* ABOUT THIS EXERCISE *
Only the pictures are to be left out; return the rest of the data exactly as it stands.

* DATA SEGMENT *
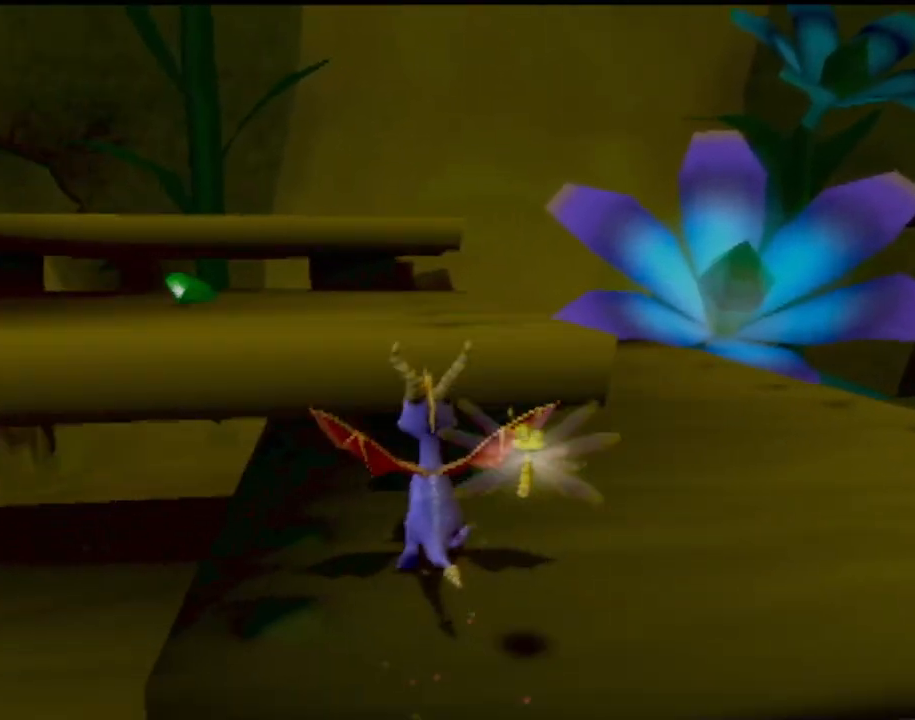
{"buttons": [], "left_stick": "up", "events": [[100, "left_stick", "up"], [166, "CROSS", "down"], [367, "CROSS", "up"]]}
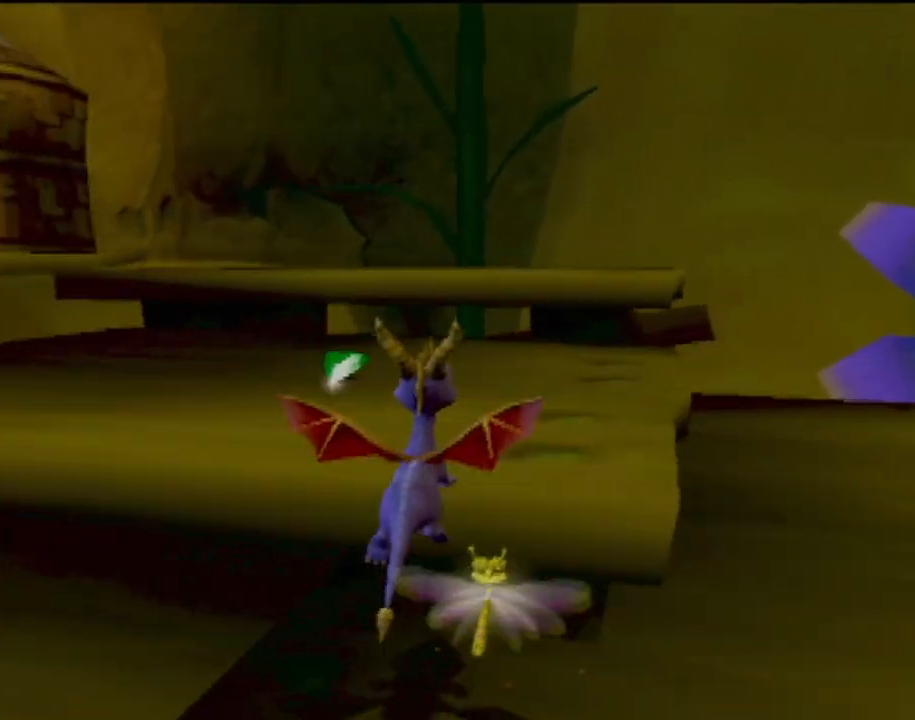
{"buttons": [], "left_stick": "up-left", "events": [[384, "left_stick", "up-left"]]}
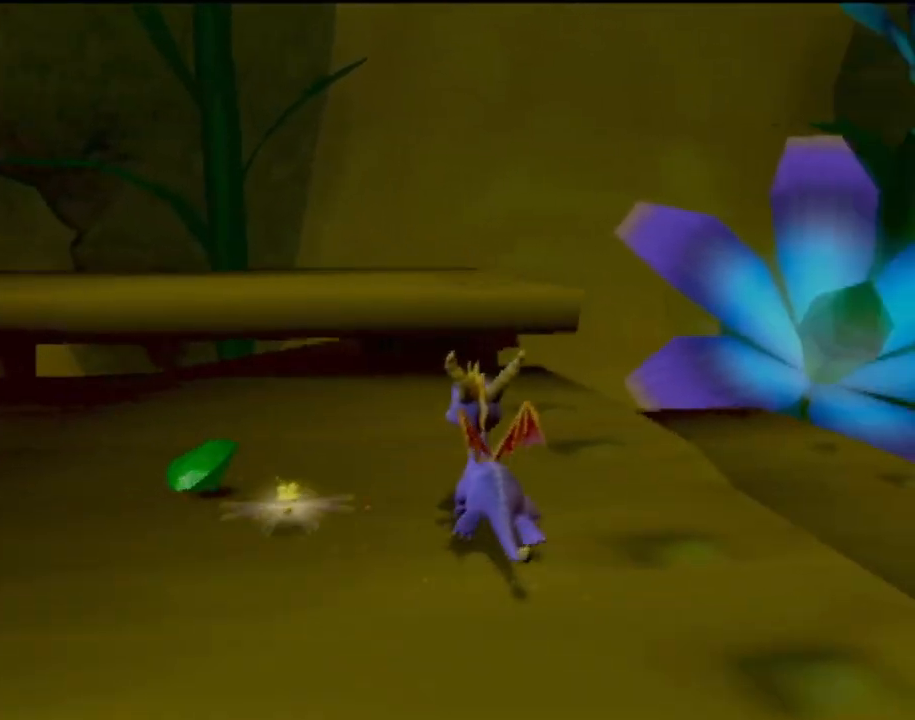
{"buttons": [], "left_stick": "center", "events": [[233, "left_stick", "center"]]}
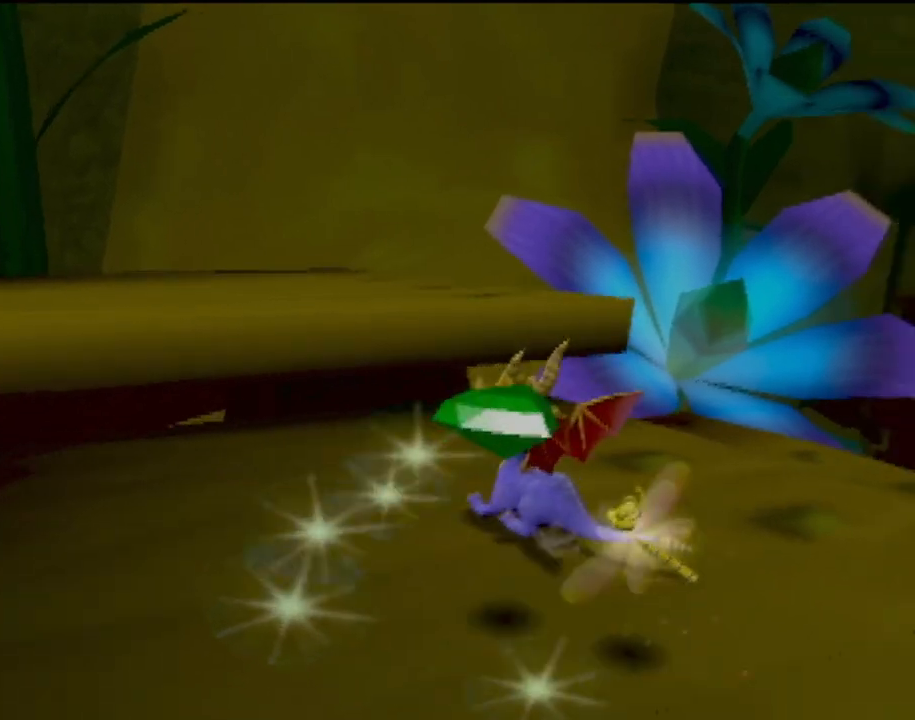
{"buttons": ["CROSS"], "left_stick": "up-left", "events": [[334, "left_stick", "up-left"], [484, "CROSS", "down"]]}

* RESPONSE FOR THIS EXERCISE *
{"buttons": [], "left_stick": "up", "events": [[100, "left_stick", "up"], [166, "CROSS", "down"], [367, "CROSS", "up"]]}
{"buttons": [], "left_stick": "up-left", "events": [[384, "left_stick", "up-left"]]}
{"buttons": [], "left_stick": "center", "events": [[233, "left_stick", "center"]]}
{"buttons": ["CROSS"], "left_stick": "up-left", "events": [[334, "left_stick", "up-left"], [484, "CROSS", "down"]]}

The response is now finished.